THE TASK:
Everything from the first line of the entries through the line containing "index mcp: (217, 393)" is to be retyped exactly, and nothing beyond it.

DATA FOR REVIEW:
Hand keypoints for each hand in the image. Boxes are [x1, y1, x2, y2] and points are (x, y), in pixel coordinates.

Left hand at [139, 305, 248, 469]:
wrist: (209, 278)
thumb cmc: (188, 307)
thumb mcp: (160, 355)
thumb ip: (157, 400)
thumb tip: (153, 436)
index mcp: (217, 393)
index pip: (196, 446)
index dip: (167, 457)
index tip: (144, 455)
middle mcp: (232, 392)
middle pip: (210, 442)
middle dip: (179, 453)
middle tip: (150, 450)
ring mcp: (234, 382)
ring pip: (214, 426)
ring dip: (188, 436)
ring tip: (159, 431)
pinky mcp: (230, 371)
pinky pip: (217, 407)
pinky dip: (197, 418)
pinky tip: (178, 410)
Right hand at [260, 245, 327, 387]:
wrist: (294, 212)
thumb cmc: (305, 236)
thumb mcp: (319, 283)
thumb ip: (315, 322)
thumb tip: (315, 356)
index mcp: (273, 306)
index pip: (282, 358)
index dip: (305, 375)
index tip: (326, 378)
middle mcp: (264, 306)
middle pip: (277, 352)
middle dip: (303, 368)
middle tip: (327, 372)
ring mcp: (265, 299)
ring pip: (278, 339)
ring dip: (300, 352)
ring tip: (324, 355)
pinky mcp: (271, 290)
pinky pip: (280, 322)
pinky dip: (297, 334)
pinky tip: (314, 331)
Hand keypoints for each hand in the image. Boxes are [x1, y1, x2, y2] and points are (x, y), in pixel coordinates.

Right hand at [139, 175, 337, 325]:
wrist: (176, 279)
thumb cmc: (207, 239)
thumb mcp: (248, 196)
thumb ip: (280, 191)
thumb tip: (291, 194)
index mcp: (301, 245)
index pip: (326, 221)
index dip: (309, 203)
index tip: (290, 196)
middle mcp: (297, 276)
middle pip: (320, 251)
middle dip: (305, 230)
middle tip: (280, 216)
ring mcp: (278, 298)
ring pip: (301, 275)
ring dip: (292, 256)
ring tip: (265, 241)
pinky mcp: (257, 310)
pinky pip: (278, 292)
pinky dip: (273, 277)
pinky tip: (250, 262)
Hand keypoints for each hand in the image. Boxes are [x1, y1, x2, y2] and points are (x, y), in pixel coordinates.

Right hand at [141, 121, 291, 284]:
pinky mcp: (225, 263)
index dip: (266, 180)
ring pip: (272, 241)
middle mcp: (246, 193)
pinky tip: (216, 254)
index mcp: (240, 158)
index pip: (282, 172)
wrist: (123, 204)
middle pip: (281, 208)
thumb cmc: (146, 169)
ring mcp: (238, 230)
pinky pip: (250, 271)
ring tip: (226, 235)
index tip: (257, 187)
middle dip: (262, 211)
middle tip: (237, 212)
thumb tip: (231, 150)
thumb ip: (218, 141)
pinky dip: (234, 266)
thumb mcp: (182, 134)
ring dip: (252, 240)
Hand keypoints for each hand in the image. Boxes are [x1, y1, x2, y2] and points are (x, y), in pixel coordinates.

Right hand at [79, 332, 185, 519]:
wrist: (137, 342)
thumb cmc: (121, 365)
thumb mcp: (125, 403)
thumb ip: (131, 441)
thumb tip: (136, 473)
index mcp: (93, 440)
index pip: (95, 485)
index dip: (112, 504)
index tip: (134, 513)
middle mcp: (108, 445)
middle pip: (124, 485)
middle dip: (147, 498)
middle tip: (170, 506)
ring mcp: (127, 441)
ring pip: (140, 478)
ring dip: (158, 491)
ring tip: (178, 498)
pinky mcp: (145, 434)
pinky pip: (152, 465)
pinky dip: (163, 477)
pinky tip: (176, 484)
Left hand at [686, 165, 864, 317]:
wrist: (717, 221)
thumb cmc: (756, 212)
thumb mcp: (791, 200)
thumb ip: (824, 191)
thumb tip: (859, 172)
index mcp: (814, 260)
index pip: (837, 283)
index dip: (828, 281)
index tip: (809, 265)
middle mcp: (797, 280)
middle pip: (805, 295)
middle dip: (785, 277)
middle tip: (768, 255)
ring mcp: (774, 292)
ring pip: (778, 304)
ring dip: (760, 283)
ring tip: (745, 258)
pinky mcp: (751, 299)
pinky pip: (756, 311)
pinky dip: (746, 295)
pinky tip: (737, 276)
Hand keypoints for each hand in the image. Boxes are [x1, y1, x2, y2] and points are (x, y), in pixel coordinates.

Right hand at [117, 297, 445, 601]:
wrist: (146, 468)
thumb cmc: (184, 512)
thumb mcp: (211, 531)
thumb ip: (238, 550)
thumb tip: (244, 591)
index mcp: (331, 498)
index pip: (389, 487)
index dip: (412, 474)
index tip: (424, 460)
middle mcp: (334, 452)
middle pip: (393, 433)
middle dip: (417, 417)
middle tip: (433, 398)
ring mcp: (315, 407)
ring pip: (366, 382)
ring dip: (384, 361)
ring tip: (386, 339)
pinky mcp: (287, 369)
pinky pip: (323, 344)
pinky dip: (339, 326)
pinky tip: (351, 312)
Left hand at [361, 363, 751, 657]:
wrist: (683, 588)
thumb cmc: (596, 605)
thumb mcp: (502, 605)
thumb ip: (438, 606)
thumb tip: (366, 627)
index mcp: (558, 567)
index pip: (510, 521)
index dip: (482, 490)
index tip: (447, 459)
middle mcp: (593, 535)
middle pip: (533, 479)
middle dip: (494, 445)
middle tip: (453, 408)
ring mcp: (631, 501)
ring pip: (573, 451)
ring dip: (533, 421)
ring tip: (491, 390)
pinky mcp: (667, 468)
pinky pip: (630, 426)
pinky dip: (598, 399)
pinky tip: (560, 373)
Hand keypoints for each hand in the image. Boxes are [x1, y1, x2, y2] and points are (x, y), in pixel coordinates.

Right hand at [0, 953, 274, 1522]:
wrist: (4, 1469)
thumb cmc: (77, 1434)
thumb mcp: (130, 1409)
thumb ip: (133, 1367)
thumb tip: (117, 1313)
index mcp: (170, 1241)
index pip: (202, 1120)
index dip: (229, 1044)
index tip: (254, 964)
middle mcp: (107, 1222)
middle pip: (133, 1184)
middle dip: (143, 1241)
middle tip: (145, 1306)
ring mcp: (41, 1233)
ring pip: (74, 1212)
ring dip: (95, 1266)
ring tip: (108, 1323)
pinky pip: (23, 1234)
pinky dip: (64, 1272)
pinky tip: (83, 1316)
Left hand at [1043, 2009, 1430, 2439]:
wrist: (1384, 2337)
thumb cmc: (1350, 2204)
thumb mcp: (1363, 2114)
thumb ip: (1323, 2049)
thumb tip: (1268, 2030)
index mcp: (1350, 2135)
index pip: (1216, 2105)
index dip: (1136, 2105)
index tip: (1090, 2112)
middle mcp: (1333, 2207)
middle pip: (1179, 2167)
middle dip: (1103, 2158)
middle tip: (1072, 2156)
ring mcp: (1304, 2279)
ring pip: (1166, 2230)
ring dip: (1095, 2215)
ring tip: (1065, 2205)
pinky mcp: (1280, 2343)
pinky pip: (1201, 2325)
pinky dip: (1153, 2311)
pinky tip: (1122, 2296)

COMPLETED TASK:
Hand keypoints for each hand in the image. Boxes are [x1, y1, x2, y2] and points are (x, y), in pixel coordinates.

Left hand at [139, 305, 248, 469]:
wrist: (209, 278)
thumb cmc: (188, 307)
thumb mcp: (160, 355)
thumb ip: (157, 400)
thumb tip: (153, 436)
index mcp: (217, 393)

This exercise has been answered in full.